(Transcribed page contents)
==*==

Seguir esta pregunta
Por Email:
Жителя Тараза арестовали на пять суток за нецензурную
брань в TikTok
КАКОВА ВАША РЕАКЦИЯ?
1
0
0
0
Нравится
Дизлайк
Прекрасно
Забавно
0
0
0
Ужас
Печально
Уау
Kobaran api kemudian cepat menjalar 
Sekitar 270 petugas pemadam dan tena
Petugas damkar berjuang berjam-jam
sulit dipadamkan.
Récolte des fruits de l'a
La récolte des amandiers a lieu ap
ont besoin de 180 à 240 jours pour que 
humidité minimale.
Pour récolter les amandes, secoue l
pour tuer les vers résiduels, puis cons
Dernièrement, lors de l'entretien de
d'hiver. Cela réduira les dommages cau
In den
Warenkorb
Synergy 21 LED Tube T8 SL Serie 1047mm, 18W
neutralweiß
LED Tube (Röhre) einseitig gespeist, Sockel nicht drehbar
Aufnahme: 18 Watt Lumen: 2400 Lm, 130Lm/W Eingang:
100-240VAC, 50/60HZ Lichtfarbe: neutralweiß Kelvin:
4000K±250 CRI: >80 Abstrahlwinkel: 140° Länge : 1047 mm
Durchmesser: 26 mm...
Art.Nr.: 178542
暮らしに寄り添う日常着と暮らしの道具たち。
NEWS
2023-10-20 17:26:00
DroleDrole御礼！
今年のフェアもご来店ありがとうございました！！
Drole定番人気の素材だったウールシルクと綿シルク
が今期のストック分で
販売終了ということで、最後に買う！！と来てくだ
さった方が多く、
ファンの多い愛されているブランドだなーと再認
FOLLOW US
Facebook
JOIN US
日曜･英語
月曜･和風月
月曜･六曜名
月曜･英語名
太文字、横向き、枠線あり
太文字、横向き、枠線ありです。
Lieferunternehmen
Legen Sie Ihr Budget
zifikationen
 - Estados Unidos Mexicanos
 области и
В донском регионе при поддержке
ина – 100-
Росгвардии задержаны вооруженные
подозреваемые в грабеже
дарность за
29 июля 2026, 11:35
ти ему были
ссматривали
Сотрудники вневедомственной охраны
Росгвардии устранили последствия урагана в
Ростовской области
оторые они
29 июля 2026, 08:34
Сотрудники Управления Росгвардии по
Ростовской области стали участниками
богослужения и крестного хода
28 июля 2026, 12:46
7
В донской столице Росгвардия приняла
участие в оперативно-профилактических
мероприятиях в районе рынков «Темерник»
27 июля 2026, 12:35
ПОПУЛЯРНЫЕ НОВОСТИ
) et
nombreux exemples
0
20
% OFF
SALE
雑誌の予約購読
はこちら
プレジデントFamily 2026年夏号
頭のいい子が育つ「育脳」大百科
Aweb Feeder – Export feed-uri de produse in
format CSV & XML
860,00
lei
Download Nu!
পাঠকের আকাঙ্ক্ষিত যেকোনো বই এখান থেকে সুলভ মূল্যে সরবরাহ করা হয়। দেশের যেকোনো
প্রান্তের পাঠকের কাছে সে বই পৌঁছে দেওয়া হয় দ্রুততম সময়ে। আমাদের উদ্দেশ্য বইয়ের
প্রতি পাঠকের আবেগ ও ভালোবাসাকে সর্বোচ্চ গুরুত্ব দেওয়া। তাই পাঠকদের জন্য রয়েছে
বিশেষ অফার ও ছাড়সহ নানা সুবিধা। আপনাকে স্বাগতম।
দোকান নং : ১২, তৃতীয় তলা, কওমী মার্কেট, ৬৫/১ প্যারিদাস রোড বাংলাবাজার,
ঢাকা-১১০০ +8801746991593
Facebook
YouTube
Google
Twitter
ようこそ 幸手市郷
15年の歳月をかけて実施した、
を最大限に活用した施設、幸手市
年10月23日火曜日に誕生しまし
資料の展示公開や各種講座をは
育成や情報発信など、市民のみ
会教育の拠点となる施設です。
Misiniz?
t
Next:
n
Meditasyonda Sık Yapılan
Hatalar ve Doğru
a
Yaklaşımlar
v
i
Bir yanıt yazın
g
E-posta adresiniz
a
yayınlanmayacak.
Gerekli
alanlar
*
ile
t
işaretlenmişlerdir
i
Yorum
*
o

==*==

WORK REQUEST: In full and word for word, output the entries.

RESPONSE FOR THIS EXERCISE:
Seguir esta pregunta
Por Email:
Жителя Тараза арестовали на пять суток за нецензурную
брань в TikTok
КАКОВА ВАША РЕАКЦИЯ?
1
0
0
0
Нравится
Дизлайк
Прекрасно
Забавно
0
0
0
Ужас
Печально
Уау
Kobaran api kemudian cepat menjalar 
Sekitar 270 petugas pemadam dan tena
Petugas damkar berjuang berjam-jam
sulit dipadamkan.
Récolte des fruits de l'a
La récolte des amandiers a lieu ap
ont besoin de 180 à 240 jours pour que 
humidité minimale.
Pour récolter les amandes, secoue l
pour tuer les vers résiduels, puis cons
Dernièrement, lors de l'entretien de
d'hiver. Cela réduira les dommages cau
In den
Warenkorb
Synergy 21 LED Tube T8 SL Serie 1047mm, 18W
neutralweiß
LED Tube (Röhre) einseitig gespeist, Sockel nicht drehbar
Aufnahme: 18 Watt Lumen: 2400 Lm, 130Lm/W Eingang:
100-240VAC, 50/60HZ Lichtfarbe: neutralweiß Kelvin:
4000K±250 CRI: >80 Abstrahlwinkel: 140° Länge : 1047 mm
Durchmesser: 26 mm...
Art.Nr.: 178542
暮らしに寄り添う日常着と暮らしの道具たち。
NEWS
2023-10-20 17:26:00
DroleDrole御礼！
今年のフェアもご来店ありがとうございました！！
Drole定番人気の素材だったウールシルクと綿シルク
が今期のストック分で
販売終了ということで、最後に買う！！と来てくだ
さった方が多く、
ファンの多い愛されているブランドだなーと再認
FOLLOW US
Facebook
JOIN US
日曜･英語
月曜･和風月
月曜･六曜名
月曜･英語名
太文字、横向き、枠線あり
太文字、横向き、枠線ありです。
Lieferunternehmen
Legen Sie Ihr Budget
zifikationen
 - Estados Unidos Mexicanos
 области и
В донском регионе при поддержке
ина – 100-
Росгвардии задержаны вооруженные
подозреваемые в грабеже
дарность за
29 июля 2026, 11:35
ти ему были
ссматривали
Сотрудники вневедомственной охраны
Росгвардии устранили последствия урагана в
Ростовской области
оторые они
29 июля 2026, 08:34
Сотрудники Управления Росгвардии по
Ростовской области стали участниками
богослужения и крестного хода
28 июля 2026, 12:46
7
В донской столице Росгвардия приняла
участие в оперативно-профилактических
мероприятиях в районе рынков «Темерник»
27 июля 2026, 12:35
ПОПУЛЯРНЫЕ НОВОСТИ
) et
nombreux exemples
0
20
% OFF
SALE
雑誌の予約購読
はこちら
プレジデントFamily 2026年夏号
頭のいい子が育つ「育脳」大百科
Aweb Feeder – Export feed-uri de produse in
format CSV & XML
860,00
lei
Download Nu!
পাঠকের আকাঙ্ক্ষিত যেকোনো বই এখান থেকে সুলভ মূল্যে সরবরাহ করা হয়। দেশের যেকোনো
প্রান্তের পাঠকের কাছে সে বই পৌঁছে দেওয়া হয় দ্রুততম সময়ে। আমাদের উদ্দেশ্য বইয়ের
প্রতি পাঠকের আবেগ ও ভালোবাসাকে সর্বোচ্চ গুরুত্ব দেওয়া। তাই পাঠকদের জন্য রয়েছে
বিশেষ অফার ও ছাড়সহ নানা সুবিধা। আপনাকে স্বাগতম।
দোকান নং : ১২, তৃতীয় তলা, কওমী মার্কেট, ৬৫/১ প্যারিদাস রোড বাংলাবাজার,
ঢাকা-১১০০ +8801746991593
Facebook
YouTube
Google
Twitter
ようこそ 幸手市郷
15年の歳月をかけて実施した、
を最大限に活用した施設、幸手市
年10月23日火曜日に誕生しまし
資料の展示公開や各種講座をは
育成や情報発信など、市民のみ
会教育の拠点となる施設です。
Misiniz?
t
Next:
n
Meditasyonda Sık Yapılan
Hatalar ve Doğru
a
Yaklaşımlar
v
i
Bir yanıt yazın
g
E-posta adresiniz
a
yayınlanmayacak.
Gerekli
alanlar
*
ile
t
işaretlenmişlerdir
i
Yorum
*
o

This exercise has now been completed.